Tanvi Misra is a staff writer for CityLab covering immigrant communities, housing, economic inequality, and culture. She also authors Navigator, a weekly newsletter for urban explorers (subscribe here). Her work also appears in The Atlantic, NPR, and BBC.
Why settle for regular stripes when you can sport a pattern made from video footage of Fort Greene or Red Hook?
Do you live in BKLYN?
So do the creators of these scarves by Brooklyn Block, with neighborhood-inspired patterns.
The project started as an experiment in which videos of several Brooklyn neighborhoods were run through a code that generated patterns with the color and textures from the images.

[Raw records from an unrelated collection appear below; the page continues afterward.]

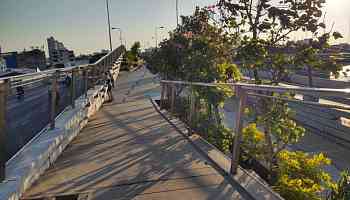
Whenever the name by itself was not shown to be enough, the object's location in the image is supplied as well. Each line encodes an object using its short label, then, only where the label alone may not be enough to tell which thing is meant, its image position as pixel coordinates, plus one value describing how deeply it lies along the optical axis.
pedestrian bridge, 3.49
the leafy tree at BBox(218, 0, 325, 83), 6.55
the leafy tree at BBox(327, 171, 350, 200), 3.27
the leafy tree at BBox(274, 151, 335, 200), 3.91
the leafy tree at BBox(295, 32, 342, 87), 6.33
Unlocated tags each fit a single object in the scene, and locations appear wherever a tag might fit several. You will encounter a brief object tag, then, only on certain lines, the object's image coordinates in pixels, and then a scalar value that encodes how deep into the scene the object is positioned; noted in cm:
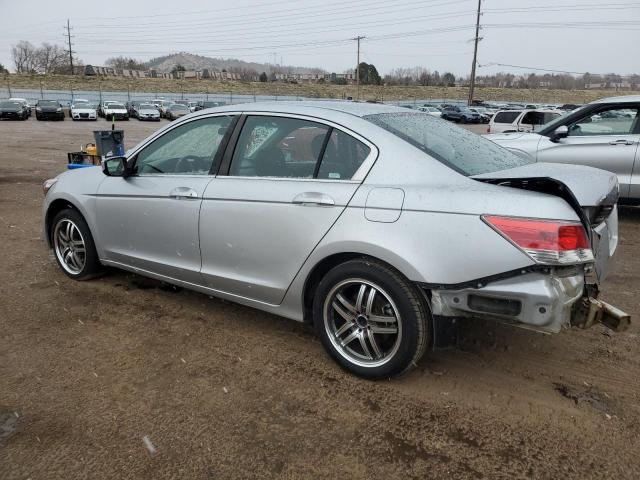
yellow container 898
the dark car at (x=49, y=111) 3572
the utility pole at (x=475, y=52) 5681
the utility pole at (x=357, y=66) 7144
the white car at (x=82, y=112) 3644
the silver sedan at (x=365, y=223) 256
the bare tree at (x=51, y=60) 9812
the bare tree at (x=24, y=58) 10663
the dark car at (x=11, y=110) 3419
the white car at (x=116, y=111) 3808
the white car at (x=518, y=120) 1847
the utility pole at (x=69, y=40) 9435
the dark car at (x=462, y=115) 4509
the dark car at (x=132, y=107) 4249
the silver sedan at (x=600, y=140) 705
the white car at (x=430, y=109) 4501
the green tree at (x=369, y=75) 10275
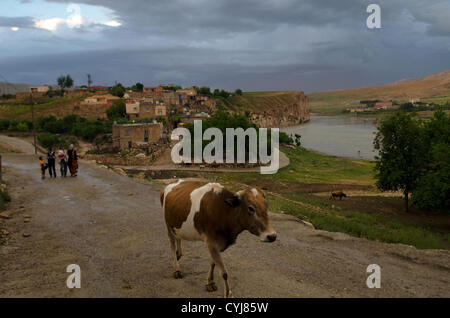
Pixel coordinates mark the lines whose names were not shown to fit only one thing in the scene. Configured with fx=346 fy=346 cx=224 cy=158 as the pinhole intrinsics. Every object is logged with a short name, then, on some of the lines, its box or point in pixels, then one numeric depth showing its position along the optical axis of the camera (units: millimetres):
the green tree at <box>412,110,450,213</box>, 25766
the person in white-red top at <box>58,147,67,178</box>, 22091
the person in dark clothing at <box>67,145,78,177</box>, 21877
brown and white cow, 5828
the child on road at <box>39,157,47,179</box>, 21703
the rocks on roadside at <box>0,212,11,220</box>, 12511
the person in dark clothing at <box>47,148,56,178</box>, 21877
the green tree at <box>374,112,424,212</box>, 32250
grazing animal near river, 35494
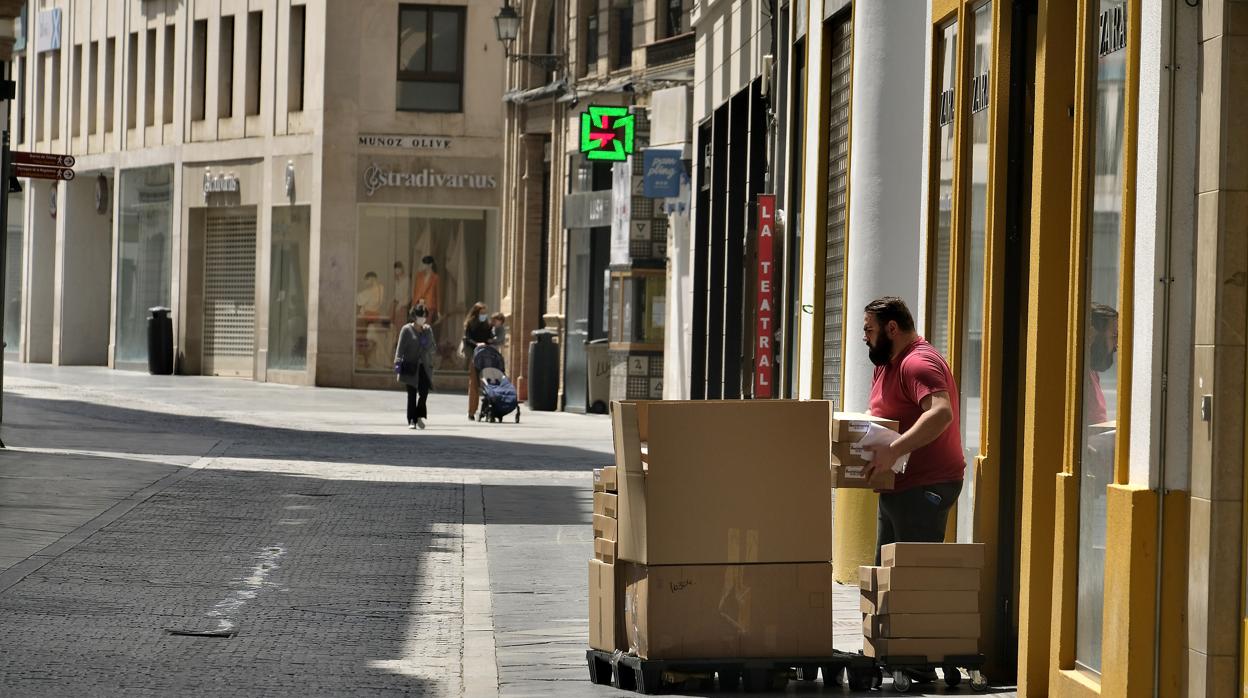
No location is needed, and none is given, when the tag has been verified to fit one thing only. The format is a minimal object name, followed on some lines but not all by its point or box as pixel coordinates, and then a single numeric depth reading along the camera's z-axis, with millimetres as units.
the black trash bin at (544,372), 70773
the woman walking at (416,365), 55025
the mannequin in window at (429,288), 87324
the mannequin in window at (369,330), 87077
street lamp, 72935
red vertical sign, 36436
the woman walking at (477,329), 64659
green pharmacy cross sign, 64597
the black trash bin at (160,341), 93746
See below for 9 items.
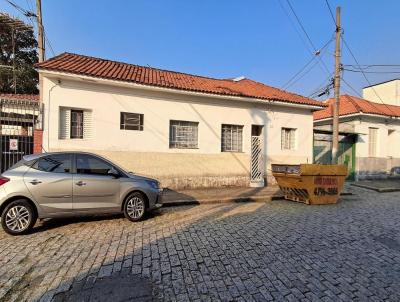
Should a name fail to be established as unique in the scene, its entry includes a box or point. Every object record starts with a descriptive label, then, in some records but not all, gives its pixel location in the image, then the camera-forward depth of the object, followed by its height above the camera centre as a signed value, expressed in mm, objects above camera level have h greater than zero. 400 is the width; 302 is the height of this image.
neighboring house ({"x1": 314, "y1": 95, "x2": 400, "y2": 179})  16297 +1094
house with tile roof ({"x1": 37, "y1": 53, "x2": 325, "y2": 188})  9445 +1199
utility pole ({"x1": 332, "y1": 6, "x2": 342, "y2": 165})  11805 +2588
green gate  16125 +196
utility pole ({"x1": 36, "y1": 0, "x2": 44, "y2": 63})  13250 +5961
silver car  5387 -923
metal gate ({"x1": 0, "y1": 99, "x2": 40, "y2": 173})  9414 +705
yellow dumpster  9023 -1021
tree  22688 +8292
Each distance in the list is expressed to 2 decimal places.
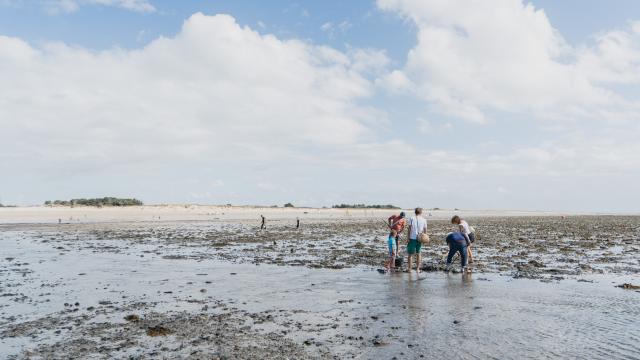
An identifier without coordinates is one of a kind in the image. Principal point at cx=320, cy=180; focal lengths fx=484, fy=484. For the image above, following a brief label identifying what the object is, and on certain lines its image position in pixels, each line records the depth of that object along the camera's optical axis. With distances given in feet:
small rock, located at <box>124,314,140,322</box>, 37.81
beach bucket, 66.16
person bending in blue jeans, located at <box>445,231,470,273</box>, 63.00
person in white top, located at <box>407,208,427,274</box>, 62.39
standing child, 64.69
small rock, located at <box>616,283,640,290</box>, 50.08
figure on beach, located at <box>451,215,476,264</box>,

Architect Sanksshep Mahendra and Interaction Designer Namrata Vansadia—the duo behind the project—wanted to represent the character of the borough in a product. So they printed the patterns on a cotton scarf. The casual collaboration soon morphed into a product-based startup.
"We live in Brooklyn and have seen it change, mutate, and merge gradually in its semi-grid structure," they write in an email. "The elegant historic Brooklyn is meeting the audacious contemporary Brooklyn—it is interesting to see this transition and translate it into a product."
They're working now on variations of code to change up the patterns. In December, these patterns will be printed on fancy silk and cashmere. This means you could strut around Fort Greene this winter with a cashmere version of Fort Greene wrapped around your neck. Meta.
The cotton voile scarves are available for $50 at The Brooklyn Block.